The Impact of

the Maltese Urban Environment

on the Elderly Pedestrian


Urban populations and the proportion of elderly are on the rise which has created a growing interest in the influence of the built environment on people's lives. Assessing the impacts on the elderly becomes important because therein lies the value of the built environment - to make it safe for all to enjoy. The dissertation focused on determining how the elderly make use of public space, how these spaces enable or hinder their movement, and what the consequences of this impact are on their lives and well-being.

Qualitative methods were explored to respond to these ‘how and why’ questions, leading to the case study method. Data about the selected neighbourhood and its elderly users was collected using analysis and observation to explore the neighbourhood; sit-down interviews to gain participants’ perceptions; and walk-along interviews combining observation and interviewing to examine experiences as they occur, compensating for the limitations of the first two methods. Qualitative data was thematically analysed to highlight critical issues.

Question 1 - How are the elderly using public space?

Decreased mobility associated with ageing has an understandable impact on their use of public space. Case study analysis showed that the elderly use public space for both recreational and for daily needs, whilst the participants specified that they only walked when they needed to, and not for recreation. A key result was that they feel discouraged and deterred by the urban context, reflecting the results of the analysis that it is disabling, therefore potentially creating feelings of marginalization.


Question 2 - How do spaces hinder or enable their movement?

Subjects commended the availability of shops at close distances around their homes, where convenient distances encourage walking. Lack of seating was often raised as an issue, as this could help to support them to walk for longer. Participants unanimously complained about the condition of pavements, supporting the findings of the analysis. Critical factors included trip hazards, inadequate widths, sloped surfaces and poor separation from traffic. Other traffic safety factors include the issue of too few pedestrian crossings; whilst critical factors included road congestion, careless driving and traffic speed. The participants reported they feel safer or enjoy walking in routes with low vehicle activity.

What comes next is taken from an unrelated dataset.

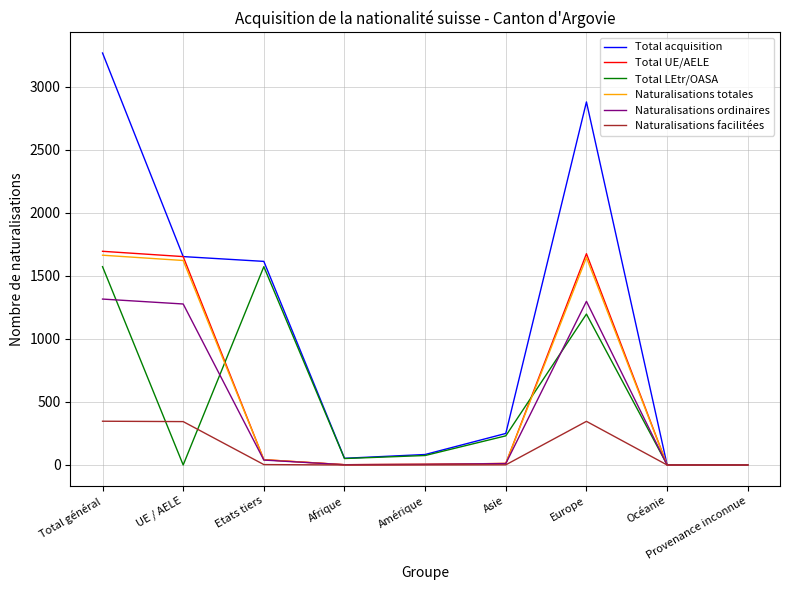

Where is the first local minimum for Total LEtr/OASA?

UE / AELE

Question 3 - What are the consequences of this impact on their lives and well-being?

Apart from the physically disabling effects of the environment, the walk-alongs revealed how elderly pedestrians interact with spaces: using great caution whilst walking such as watching out for grooves on pavements or oncoming traffic. This creates apprehension and stress, and reduces their desire to walk. The environment is physically and socially limiting them because a lack of spaces decreases their opportunity for outings, socialisation and forming community ties. This creates feelings of isolation and loneliness whilst an aversion to their environment also diminishes their independent mobility outside their homes, increases their dependence on others.


The findings of the study contribute to literature focused on the Maltese elderly, drawing attention to the ways in with the urban context is restricting them due to spaces that scarcely cater for able-bodied pedestrians, let alone these users. While the findings here were not necessarily generalisable to other urban morphologies in Malta, similar studies in other urban contexts would provide a more comprehensive analysis on this matter. The improvement of the urban condition would require an investigation into the cause, identifying what is impeding their improvement, and how the improvements can be obtained - analysing and testing possible solutions to identify what needs to change.

If the purpose of design and planning is to organise settlements to offer the best opportunities for current and future generations, then the assessment of the impacts of the environment on the elderly is an important consideration to make environments safe, easier to use and inhabit, for all.